## Exercise aim
Can you give the stretch of the records below, from their start through the line containing "genus: Nemophora", as a Markdown table with a "Row" column numbering each line and a "Line" column holding it, skipping blank lines?

## Data to use

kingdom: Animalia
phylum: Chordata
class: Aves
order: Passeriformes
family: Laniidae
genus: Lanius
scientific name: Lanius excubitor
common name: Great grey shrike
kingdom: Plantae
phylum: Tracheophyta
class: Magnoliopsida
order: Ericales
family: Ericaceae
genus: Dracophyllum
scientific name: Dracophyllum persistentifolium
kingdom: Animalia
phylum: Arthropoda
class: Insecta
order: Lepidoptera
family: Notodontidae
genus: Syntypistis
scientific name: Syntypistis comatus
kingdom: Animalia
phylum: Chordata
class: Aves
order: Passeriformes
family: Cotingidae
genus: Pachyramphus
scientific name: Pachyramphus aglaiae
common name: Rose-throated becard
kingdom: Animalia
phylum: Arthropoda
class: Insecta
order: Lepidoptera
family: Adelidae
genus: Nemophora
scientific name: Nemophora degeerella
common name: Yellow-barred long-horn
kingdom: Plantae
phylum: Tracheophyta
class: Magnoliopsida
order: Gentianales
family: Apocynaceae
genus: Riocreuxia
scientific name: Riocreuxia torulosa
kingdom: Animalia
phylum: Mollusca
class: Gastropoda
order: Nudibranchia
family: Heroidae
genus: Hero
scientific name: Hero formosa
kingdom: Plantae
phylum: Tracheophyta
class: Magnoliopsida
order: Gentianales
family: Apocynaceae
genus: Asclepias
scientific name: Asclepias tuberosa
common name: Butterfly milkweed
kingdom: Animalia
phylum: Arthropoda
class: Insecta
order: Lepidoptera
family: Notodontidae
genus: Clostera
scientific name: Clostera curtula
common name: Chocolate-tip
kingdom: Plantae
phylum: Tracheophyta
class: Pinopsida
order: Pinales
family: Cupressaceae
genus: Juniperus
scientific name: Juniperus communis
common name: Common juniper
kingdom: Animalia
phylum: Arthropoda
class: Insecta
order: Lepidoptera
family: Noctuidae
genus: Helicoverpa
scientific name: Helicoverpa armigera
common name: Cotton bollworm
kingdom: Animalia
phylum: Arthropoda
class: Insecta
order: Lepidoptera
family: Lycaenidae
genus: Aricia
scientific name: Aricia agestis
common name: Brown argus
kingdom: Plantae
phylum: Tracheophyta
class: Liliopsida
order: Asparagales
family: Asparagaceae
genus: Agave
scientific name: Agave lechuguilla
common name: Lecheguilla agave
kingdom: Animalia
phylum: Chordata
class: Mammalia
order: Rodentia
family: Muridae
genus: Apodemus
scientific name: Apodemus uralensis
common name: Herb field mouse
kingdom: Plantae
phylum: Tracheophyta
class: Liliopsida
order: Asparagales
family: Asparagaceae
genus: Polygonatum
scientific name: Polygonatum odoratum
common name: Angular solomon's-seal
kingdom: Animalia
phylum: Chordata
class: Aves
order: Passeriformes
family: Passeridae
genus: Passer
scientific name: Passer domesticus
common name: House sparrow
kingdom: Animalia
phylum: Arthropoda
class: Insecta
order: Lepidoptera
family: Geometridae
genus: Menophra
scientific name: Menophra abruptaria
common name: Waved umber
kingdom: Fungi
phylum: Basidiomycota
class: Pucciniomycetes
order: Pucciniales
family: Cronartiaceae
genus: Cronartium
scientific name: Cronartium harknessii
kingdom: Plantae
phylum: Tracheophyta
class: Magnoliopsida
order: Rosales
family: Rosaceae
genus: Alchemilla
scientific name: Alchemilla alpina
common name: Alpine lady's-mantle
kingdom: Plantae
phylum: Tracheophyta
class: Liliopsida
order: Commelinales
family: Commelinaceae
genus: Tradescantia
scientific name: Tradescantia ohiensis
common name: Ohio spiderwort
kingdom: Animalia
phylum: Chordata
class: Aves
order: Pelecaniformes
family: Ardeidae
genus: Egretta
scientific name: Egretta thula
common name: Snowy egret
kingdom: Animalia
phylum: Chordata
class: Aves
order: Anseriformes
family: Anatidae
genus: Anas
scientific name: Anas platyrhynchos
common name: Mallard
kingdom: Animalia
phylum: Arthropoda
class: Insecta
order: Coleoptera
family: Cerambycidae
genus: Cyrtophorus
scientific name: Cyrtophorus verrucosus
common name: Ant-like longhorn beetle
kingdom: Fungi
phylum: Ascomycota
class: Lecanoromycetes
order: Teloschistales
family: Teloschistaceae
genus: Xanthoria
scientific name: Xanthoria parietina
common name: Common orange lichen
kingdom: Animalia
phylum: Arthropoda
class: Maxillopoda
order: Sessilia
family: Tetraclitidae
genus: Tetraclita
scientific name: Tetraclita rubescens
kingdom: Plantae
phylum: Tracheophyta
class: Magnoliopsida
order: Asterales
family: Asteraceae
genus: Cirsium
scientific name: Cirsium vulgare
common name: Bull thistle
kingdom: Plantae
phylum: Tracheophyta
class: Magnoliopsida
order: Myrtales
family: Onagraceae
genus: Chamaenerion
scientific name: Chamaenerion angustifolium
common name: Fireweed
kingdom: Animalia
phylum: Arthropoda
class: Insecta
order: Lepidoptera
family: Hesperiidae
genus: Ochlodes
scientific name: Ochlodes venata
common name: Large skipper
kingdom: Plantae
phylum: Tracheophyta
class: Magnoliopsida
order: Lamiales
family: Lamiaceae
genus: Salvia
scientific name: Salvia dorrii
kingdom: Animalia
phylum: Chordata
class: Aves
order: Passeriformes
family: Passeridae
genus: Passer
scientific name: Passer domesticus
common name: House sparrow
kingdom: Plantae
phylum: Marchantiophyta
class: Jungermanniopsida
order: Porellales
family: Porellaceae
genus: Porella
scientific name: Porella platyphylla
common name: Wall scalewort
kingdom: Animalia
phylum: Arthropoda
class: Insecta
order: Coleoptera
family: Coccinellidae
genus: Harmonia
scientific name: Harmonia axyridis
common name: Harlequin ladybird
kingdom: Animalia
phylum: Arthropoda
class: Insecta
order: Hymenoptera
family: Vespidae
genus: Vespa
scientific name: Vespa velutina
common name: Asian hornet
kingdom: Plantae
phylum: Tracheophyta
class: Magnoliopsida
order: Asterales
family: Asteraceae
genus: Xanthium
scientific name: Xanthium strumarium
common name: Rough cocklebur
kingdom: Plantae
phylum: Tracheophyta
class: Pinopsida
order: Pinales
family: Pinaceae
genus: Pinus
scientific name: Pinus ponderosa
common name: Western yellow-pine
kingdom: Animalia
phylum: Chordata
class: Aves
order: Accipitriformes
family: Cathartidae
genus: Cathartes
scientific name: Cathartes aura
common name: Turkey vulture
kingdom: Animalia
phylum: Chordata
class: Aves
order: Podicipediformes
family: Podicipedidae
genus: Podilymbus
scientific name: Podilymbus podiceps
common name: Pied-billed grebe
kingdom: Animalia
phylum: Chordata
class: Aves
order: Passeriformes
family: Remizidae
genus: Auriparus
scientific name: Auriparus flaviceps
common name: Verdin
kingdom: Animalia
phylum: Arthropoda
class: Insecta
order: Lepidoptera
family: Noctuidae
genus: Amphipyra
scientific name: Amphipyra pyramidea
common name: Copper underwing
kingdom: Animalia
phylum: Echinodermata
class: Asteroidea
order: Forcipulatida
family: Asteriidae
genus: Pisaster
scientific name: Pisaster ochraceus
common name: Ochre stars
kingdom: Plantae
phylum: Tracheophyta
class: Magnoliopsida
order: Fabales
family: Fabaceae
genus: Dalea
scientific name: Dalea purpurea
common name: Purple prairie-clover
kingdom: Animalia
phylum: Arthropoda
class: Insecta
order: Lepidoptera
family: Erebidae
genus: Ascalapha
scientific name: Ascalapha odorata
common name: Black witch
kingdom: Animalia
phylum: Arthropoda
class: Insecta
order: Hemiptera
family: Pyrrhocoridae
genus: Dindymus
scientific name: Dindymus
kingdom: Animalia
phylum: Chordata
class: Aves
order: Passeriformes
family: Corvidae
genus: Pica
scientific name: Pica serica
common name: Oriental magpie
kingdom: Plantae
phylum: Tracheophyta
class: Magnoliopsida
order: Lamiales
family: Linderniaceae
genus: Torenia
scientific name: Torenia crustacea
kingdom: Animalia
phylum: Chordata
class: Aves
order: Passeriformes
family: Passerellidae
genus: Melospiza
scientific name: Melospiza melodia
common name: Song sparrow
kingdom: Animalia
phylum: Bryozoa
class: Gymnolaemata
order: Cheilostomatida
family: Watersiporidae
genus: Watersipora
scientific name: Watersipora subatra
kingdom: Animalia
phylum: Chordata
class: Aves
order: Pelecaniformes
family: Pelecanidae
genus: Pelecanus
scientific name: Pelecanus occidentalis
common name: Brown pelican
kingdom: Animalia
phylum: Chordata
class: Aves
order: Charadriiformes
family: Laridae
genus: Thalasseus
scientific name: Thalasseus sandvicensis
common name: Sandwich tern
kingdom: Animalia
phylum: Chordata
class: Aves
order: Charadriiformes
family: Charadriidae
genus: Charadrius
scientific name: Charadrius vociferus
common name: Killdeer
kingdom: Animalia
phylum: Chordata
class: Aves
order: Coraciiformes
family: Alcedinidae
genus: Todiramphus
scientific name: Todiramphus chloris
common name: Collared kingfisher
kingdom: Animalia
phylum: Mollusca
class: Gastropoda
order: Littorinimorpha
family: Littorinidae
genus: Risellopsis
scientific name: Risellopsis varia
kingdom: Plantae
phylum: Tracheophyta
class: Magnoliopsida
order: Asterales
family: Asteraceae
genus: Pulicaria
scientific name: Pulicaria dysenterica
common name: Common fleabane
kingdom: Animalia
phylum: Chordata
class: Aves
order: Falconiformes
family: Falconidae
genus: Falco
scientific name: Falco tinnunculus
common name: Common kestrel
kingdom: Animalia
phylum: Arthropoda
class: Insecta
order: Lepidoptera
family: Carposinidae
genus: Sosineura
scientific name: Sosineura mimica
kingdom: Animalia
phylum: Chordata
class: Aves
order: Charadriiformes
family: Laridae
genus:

## Answer for this exercise
| Row | Line |
|---|---|
| 1 | kingdom: Animalia |
| 2 | phylum: Chordata |
| 3 | class: Aves |
| 4 | order: Passeriformes |
| 5 | family: Laniidae |
| 6 | genus: Lanius |
| 7 | scientific name: Lanius excubitor |
| 8 | common name: Great grey shrike |
| 9 | kingdom: Plantae |
| 10 | phylum: Tracheophyta |
| 11 | class: Magnoliopsida |
| 12 | order: Ericales |
| 13 | family: Ericaceae |
| 14 | genus: Dracophyllum |
| 15 | scientific name: Dracophyllum persistentifolium |
| 16 | kingdom: Animalia |
| 17 | phylum: Arthropoda |
| 18 | class: Insecta |
| 19 | order: Lepidoptera |
| 20 | family: Notodontidae |
| 21 | genus: Syntypistis |
| 22 | scientific name: Syntypistis comatus |
| 23 | kingdom: Animalia |
| 24 | phylum: Chordata |
| 25 | class: Aves |
| 26 | order: Passeriformes |
| 27 | family: Cotingidae |
| 28 | genus: Pachyramphus |
| 29 | scientific name: Pachyramphus aglaiae |
| 30 | common name: Rose-throated becard |
| 31 | kingdom: Animalia |
| 32 | phylum: Arthropoda |
| 33 | class: Insecta |
| 34 | order: Lepidoptera |
| 35 | family: Adelidae |
| 36 | genus: Nemophora |